Extracted data:
Start of Block

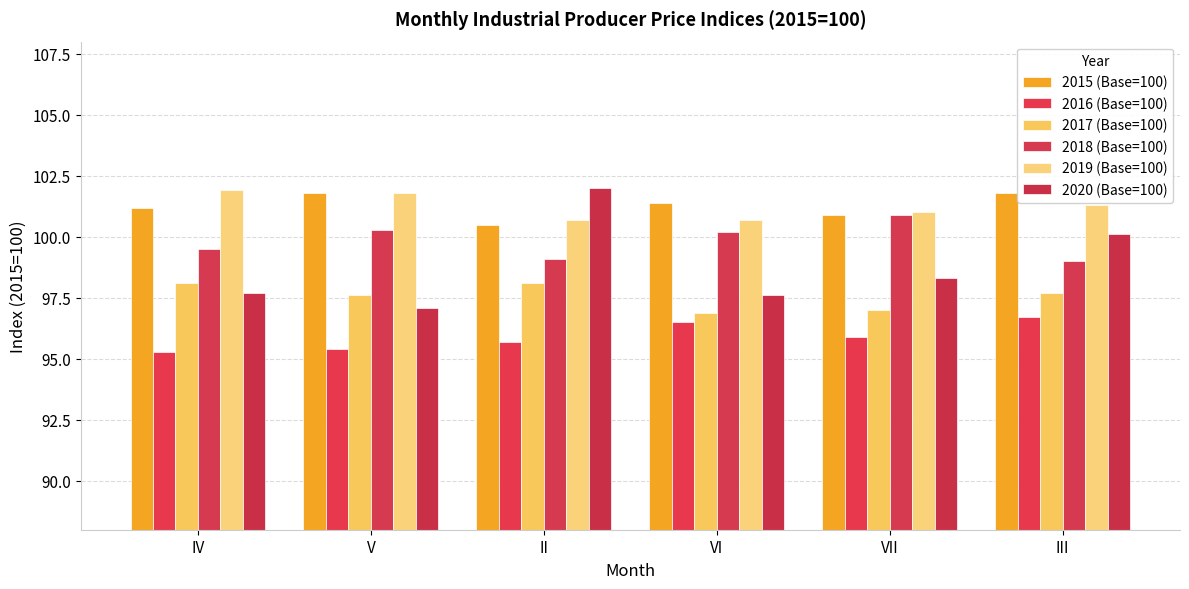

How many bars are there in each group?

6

End of Block
Start of Block

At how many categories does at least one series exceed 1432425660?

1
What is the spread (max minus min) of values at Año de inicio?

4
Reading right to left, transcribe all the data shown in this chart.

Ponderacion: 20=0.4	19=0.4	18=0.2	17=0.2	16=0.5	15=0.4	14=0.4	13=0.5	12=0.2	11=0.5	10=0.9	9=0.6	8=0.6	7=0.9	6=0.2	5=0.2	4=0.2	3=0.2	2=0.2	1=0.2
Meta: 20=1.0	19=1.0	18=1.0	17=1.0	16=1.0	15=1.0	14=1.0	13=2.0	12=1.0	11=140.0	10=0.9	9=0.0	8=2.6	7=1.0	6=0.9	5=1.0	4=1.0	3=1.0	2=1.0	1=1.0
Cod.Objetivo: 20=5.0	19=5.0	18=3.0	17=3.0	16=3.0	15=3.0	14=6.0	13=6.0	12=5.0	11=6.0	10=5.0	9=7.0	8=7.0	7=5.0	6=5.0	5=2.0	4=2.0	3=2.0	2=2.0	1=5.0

End of Block

Assigned task:
Reproduce verbatim the lines from the one containing "At how many" through the one containing "Reading right to", both included.

Output:
At how many categories does at least one series exceed 1432425660?

1
What is the spread (max minus min) of values at Año de inicio?

4
Reading right to left, transcribe all the data shown in this chart.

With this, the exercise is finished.